> **Anweisung**: Tausche in den Zeilen ab derjenigen mit „How many values“ bis einschließlich der letzten Zeile „total percentage“ gegen „combined percentage“ aus und gib genau diese Zeilen sonst unverändert wieder. Die Bilder gehören nicht in die Ausgabe.
= = =
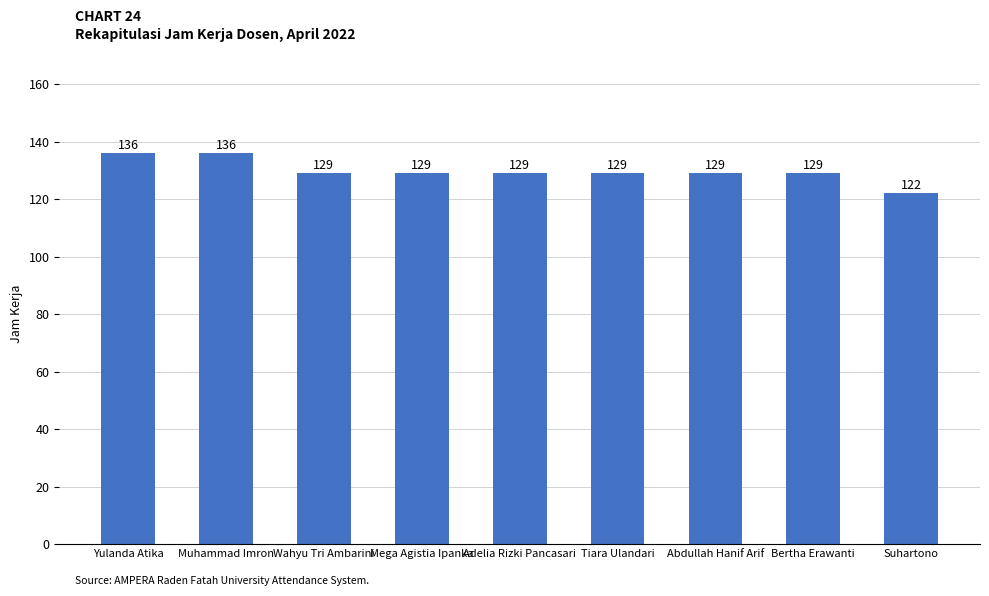

What is the label of the 4th bar from the right?

Tiara Ulandari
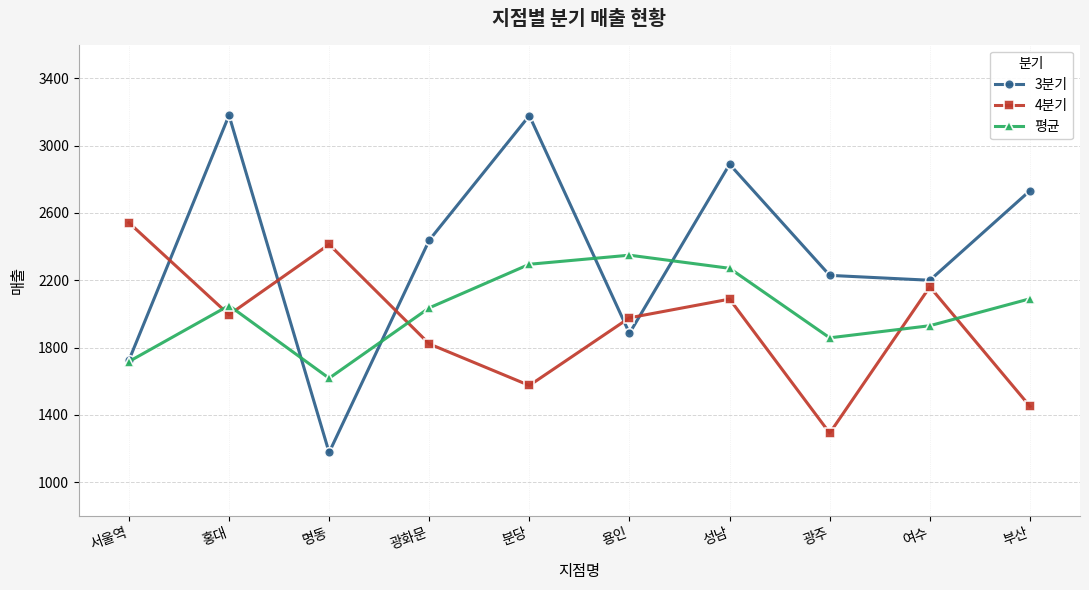

How many values in the 4분기 series are below 1995?

5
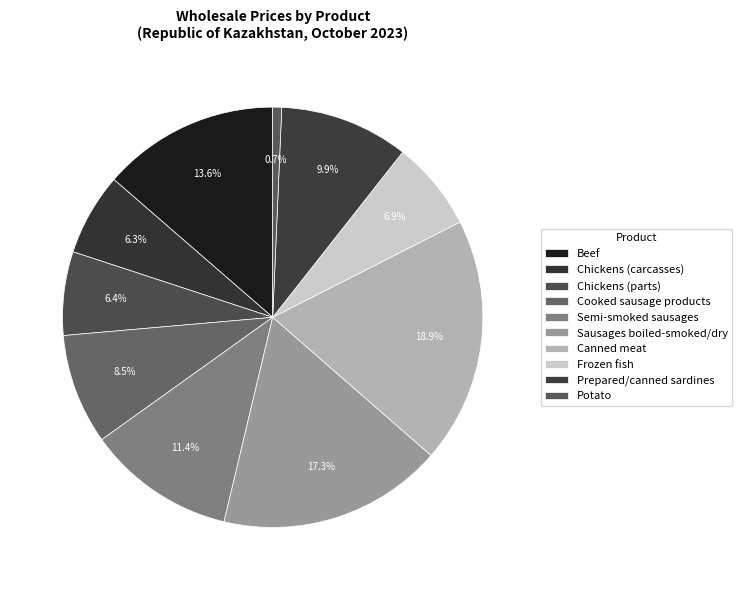

What is the total percentage of Chickens (parts) and Prepared/canned sardines?

16.4%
= = =
> **Ergebnis**:
How many values in the 4분기 series are below 1995?

5

What is the combined percentage of Chickens (parts) and Prepared/canned sardines?

16.4%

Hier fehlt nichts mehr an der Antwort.